MATERIAL TO PROCESS:
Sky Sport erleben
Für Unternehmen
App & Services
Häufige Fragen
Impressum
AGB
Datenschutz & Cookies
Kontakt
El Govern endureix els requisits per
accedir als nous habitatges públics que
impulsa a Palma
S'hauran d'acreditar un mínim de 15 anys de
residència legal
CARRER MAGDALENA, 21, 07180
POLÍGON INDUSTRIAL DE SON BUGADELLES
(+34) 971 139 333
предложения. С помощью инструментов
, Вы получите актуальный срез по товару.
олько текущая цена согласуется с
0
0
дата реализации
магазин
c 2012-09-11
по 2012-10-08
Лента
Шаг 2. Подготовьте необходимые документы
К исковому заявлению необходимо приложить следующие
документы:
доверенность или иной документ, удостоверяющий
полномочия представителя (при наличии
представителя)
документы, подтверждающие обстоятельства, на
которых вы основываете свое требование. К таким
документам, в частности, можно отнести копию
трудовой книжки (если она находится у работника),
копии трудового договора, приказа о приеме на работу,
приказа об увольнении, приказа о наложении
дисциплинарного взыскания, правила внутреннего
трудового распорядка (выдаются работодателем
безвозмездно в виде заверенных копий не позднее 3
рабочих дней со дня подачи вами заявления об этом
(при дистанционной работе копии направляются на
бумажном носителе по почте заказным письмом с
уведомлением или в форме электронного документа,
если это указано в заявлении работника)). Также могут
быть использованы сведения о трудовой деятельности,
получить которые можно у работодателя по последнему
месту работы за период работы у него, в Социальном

TASK TO COMPLETE: Nothing but the lines from the one with "бумажном носителе по почте заказным письмом с" through the last line of the entries should be repeated, and those exactly.

TASK SOLUTION:
бумажном носителе по почте заказным письмом с
уведомлением или в форме электронного документа,
если это указано в заявлении работника)). Также могут
быть использованы сведения о трудовой деятельности,
получить которые можно у работодателя по последнему
месту работы за период работы у него, в Социальном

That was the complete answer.